Member of the Western Australian Legislative Council for Agricultural Region
- In office 22 May 2005 – 22 May 2009 Serving with Chance, Criddle, Donaldson, Duncan, Ellis, Rowe

Personal details
- Born: 19 November 1964 (age 61) Esperance, Western Australia
- Party: Liberal (1980s–2008) Family First (2008–?) Katter's Australian (2013) Mutual Party (2014) One Nation (2016–2017) Non-Custodial Parents (2017–2018) United Australia (c. 2018–2019) WA Party (2021–?) Independent (as of 2025)

= Anthony Fels =

Australian politician

Anthony James Fels (born 19 November 1964) is an Australian politician. He was a member of the Western Australian Legislative Council for the Agricultural Region from 2005 to 2009, representing the Liberal Party before defecting to the Family First Party in 2008.

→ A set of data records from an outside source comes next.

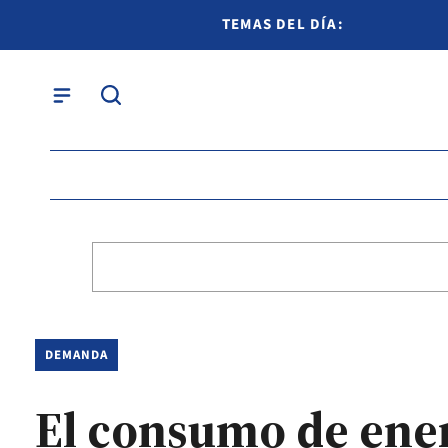
TEMAS DEL DÍA:
DEMANDA
El consumo de energ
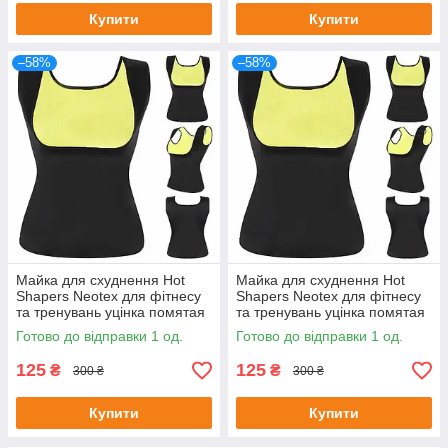
Купити
Купити
–58%
–58%
Майка для схуднення Hot
Майка для схуднення Hot
Shapers Neotex для фітнесу
Shapers Neotex для фітнесу
та тренувань уцінка помятая
та тренувань уцінка помятая
упаковка Розмір XL
упаковка Розмір 3XL
Готово до відправки 1 од.
Готово до відправки 1 од.
125
125
₴
₴
300 ₴
300 ₴
Купити
Купити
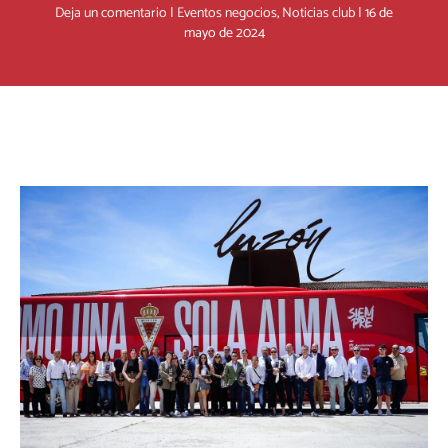
Deja un comentario
|
Eventos negocios
,
Noticias club
|
16 de
mayo de 2024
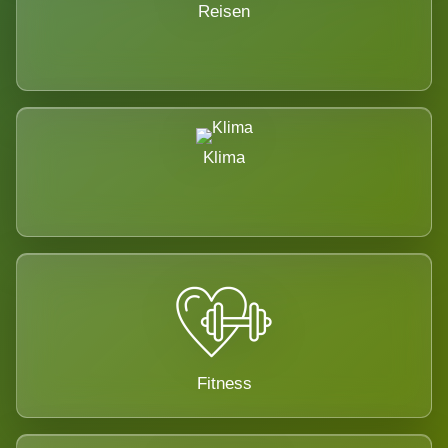
Reisen
Klima
Fitness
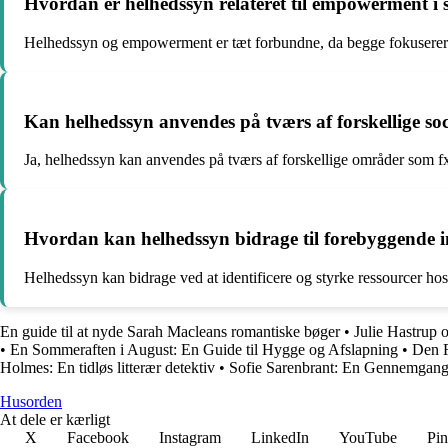
Hvordan er helhedssyn relateret til empowerment i s
Helhedssyn og empowerment er tæt forbundne, da begge fokuserer på
Kan helhedssyn anvendes på tværs af forskellige so
Ja, helhedssyn kan anvendes på tværs af forskellige områder som fx
Hvordan kan helhedssyn bidrage til forebyggende in
Helhedssyn kan bidrage ved at identificere og styrke ressourcer hos 
En guide til at nyde Sarah Macleans romantiske bøger
•
Julie Hastrup
•
En Sommeraften i August: En Guide til Hygge og Afslapning
•
Den R
Holmes: En tidløs litterær detektiv
•
Sofie Sarenbrant: En Gennemgang
Husorden
At dele er kærligt
X
Facebook
Instagram
LinkedIn
YouTube
Pin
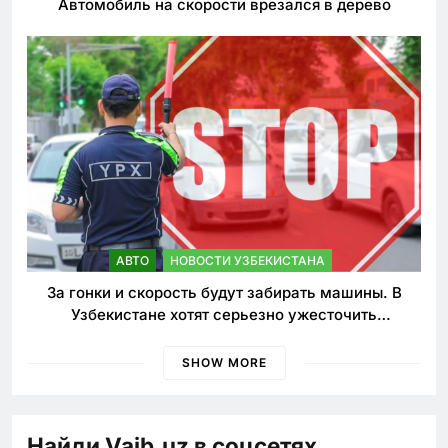
Автомобиль на скорости врезался в дерево
АВТО
НОВОСТИ УЗБЕКИСТАНА
За гонки и скорость будут забирать машины. В
Узбекистане хотят серьезно ужесточить
наказания для лихачей
SHOW MORE
Найди Vaib.uz в соцсетях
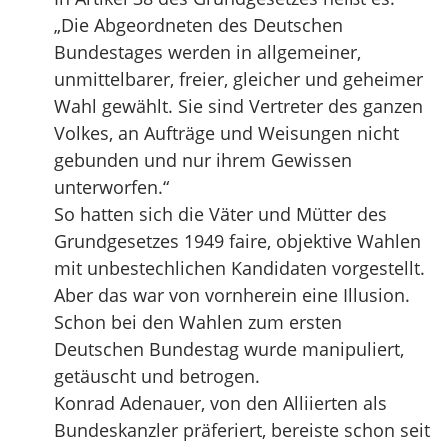
„Die Abgeordneten des Deutschen
Bundestages werden in allgemeiner,
unmittelbarer, freier, gleicher und geheimer
Wahl gewählt. Sie sind Vertreter des ganzen
Volkes, an Aufträge und Weisungen nicht
gebunden und nur ihrem Gewissen
unterworfen.“
So hatten sich die Väter und Mütter des
Grundgesetzes 1949 faire, objektive Wahlen
mit unbestechlichen Kandidaten vorgestellt.
Aber das war von vornherein eine Illusion.
Schon bei den Wahlen zum ersten
Deutschen Bundestag wurde manipuliert,
getäuscht und betrogen.
Konrad Adenauer, von den Alliierten als
Bundeskanzler präferiert, bereiste schon seit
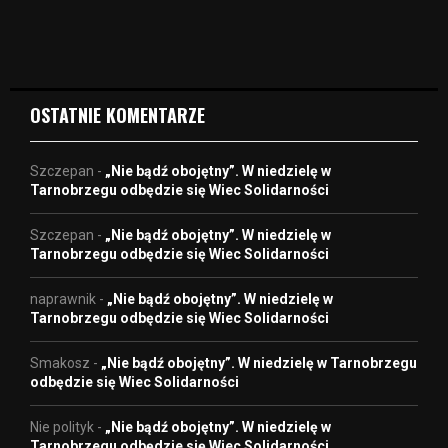
i
d
e
o
OSTATNIE KOMENTARZE
Szczepan
-
„Nie bądź obojętny”. W niedzielę w
Tarnobrzegu odbędzie się Wiec Solidarności
Szczepan
-
„Nie bądź obojętny”. W niedzielę w
Tarnobrzegu odbędzie się Wiec Solidarności
naprawnik
-
„Nie bądź obojętny”. W niedzielę w
Tarnobrzegu odbędzie się Wiec Solidarności
Smakosz
-
„Nie bądź obojętny”. W niedzielę w Tarnobrzegu
odbędzie się Wiec Solidarności
Nie polityk
-
„Nie bądź obojętny”. W niedzielę w
Tarnobrzegu odbędzie się Wiec Solidarności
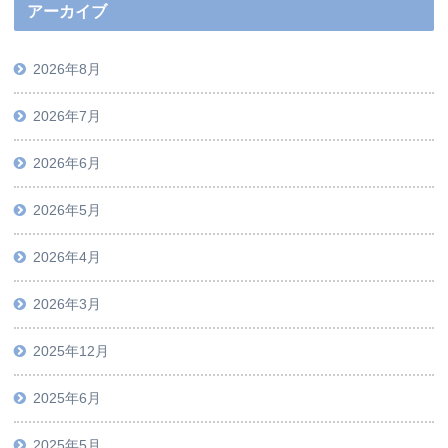
アーカイブ
2026年8月
2026年7月
2026年6月
2026年5月
2026年4月
2026年3月
2025年12月
2025年6月
2025年5月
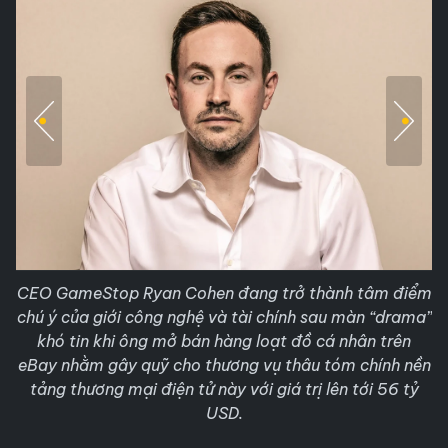
CEO GameStop Ryan Cohen đang trở thành tâm điểm
chú ý của giới công nghệ và tài chính sau màn “drama”
khó tin khi ông mở bán hàng loạt đồ cá nhân trên
eBay nhằm gây quỹ cho thương vụ thâu tóm chính nền
tảng thương mại điện tử này với giá trị lên tới 56 tỷ
USD.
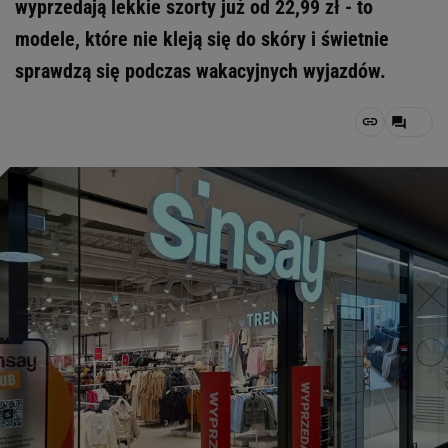
wyprzedają lekkie szorty już od 22,99 zł - to
modele, które nie kleją się do skóry i świetnie
sprawdzą się podczas wakacyjnych wyjazdów.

Since leaving parliament, Fels has been a perennial candidate for public office and a member of at least six different political parties.

==Early life==
Fels was born on 19 November 1964 in Esperance, Western Australia. He is the son of Pauline and Francis Fels.

Fels grew up on the family farm in Esperance, attending Castletown Primary School and Esperance Senior High School. After leaving university he started a kebab shop in Cottesloe. He later worked for the Primary Industry Bank of Australia from 1989 to 1994 and was active in various business ventures including PKB Watering Supplies, Rowlands Stockfeeds and Liquid Engineering.

==Parliamentary career==
Fels joined the Liberal Party in the 1980s. He was an unsuccessful preselection candidate for the Roe prior to the 1989 Western Australian state election. He was the Liberal candidate in Roe at the 2001 election but was defeated by the incumbent National MP Ross Ainsworth.

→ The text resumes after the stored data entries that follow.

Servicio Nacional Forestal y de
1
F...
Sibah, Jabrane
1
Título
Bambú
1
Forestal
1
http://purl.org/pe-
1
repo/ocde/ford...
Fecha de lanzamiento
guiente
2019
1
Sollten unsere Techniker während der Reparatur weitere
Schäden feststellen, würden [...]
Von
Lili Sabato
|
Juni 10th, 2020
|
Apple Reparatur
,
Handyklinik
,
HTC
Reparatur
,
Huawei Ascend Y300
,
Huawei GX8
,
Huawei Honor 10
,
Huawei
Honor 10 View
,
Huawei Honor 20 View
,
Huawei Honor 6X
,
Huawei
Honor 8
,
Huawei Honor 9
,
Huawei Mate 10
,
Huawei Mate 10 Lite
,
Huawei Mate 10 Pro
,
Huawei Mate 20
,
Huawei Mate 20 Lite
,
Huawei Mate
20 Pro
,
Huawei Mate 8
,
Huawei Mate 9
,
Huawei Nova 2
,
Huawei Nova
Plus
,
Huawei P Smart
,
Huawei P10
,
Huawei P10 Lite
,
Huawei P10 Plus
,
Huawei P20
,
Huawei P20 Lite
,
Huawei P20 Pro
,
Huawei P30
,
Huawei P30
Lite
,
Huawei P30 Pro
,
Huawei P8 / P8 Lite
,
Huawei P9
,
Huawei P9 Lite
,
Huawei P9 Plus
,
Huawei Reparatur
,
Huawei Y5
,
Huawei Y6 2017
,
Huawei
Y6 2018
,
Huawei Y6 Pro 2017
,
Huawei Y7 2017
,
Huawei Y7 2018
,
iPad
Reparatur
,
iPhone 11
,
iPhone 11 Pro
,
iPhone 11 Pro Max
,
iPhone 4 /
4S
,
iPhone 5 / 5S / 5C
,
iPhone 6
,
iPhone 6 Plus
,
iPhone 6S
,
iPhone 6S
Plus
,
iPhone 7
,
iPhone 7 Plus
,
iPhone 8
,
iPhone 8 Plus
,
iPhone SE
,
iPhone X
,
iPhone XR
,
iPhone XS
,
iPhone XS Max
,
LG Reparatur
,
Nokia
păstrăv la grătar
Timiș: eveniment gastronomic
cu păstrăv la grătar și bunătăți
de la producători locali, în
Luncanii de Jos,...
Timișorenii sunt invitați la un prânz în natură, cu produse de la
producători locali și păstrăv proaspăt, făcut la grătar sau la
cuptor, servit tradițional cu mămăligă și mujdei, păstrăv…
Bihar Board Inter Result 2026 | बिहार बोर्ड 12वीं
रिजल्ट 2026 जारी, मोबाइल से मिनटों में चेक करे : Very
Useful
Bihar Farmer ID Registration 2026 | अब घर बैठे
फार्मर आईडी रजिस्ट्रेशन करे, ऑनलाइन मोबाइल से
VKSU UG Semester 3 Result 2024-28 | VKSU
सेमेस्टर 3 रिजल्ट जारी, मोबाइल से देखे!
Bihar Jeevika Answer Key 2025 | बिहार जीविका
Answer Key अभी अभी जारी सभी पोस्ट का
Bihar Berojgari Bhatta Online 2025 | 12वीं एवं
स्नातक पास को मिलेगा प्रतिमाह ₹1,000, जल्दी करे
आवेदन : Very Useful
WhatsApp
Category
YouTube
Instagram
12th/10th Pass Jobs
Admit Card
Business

At the 2005 state election, Fels was elected to the Legislative Council representing the Agricultural Region for the Liberal Party. In 2007, he was found to be in contempt of Parliament by a select committee report for giving false answers to a parliamentary inquiry. Despite attempts from the Liberal Party to remove Fels, he resigned from the Liberal Party in August 2008, and attempted to form his own party called People Against Daylight Saving. He later joined Family First. He was leader of WA Family First before they merged with the Australian Conservatives.

==Later candidacies==
Fels was an independent candidate for the Senate at the 2010 federal election and for the state Legislative Council at the 2013 election, a Katter's Australian Party candidate for the Senate at the 2013 federal election, and a Mutual Party candidate at the 2014 special Senate election.

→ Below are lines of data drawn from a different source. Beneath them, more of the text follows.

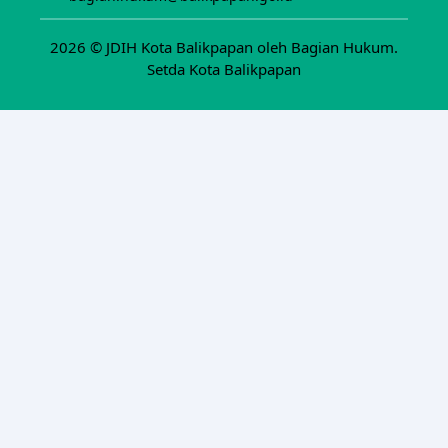
2026 ©
JDIH Kota Balikpapan oleh Bagian Hukum.
Setda Kota Balikpapan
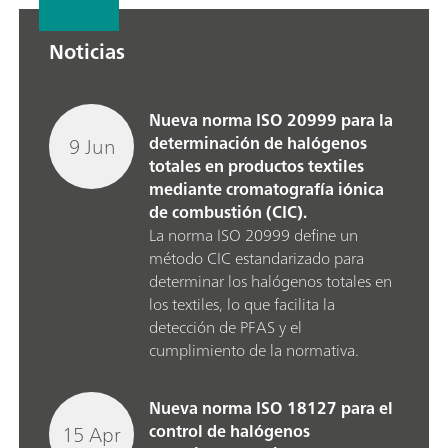
Noticias
Nueva norma ISO 20999 para la
9 Jun
determinación de halógenos
totales en productos textiles
mediante cromatografía iónica
de combustión (CIC).
La norma ISO 20999 define un
método CIC estandarizado para
determinar los halógenos totales en
los textiles, lo que facilita la
detección de PFAS y el
cumplimiento de la normativa.
Nueva norma ISO 18127 para el
15 Apr
control de halógenos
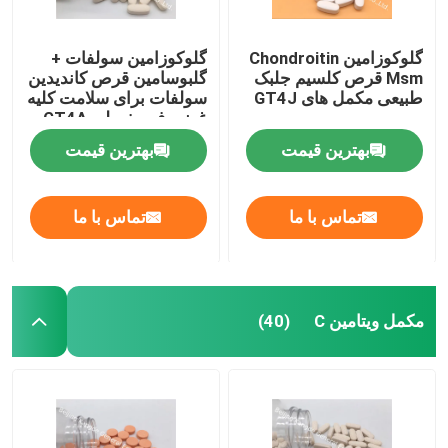
گلوکوزامین Chondroitin
گلوکوزامین سولفات +
Msm قرص کلسیم جلبک
گلبوسامین قرص کاندیدین
طبیعی مکمل های GT4J
سولفات برای سلامت کلیه
غضروف مفصلی GT4A
بهترین قیمت
بهترین قیمت
تماس با ما
تماس با ما
مکمل ویتامین C
(40)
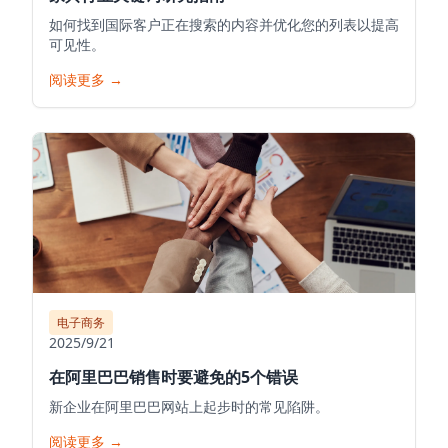
如何找到国际客户正在搜索的内容并优化您的列表以提高
可见性。
阅读更多
→
电子商务
2025/9/21
在阿里巴巴销售时要避免的5个错误
新企业在阿里巴巴网站上起步时的常见陷阱。
阅读更多
→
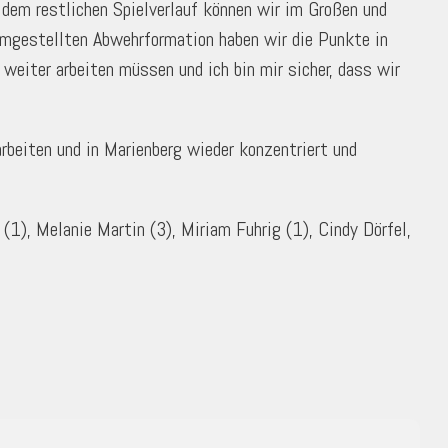
dem restlichen Spielverlauf können wir im Großen und
 umgestellten Abwehrformation haben wir die Punkte in
weiter arbeiten müssen und ich bin mir sicher, dass wir
beiten und in Marienberg wieder konzentriert und
(1), Melanie Martin (3), Miriam Fuhrig (1), Cindy Dörfel,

As of January 2017, Fels was a member of One Nation. At one stage it was reported that he had been preselected as a One Nation candidate at the 2017 state election, but the party later said that he had not yet been endorsed.

Fels was a nominated candidate representing the Non-Custodial Parents Party (Equal Parenting) in the 2017 Bennelong by-election. He came last of 12 candidates with a primary vote of less than 0.2 percent. He was a candidate for Clive Palmer's United Australia Party at the 2019 Australian federal election.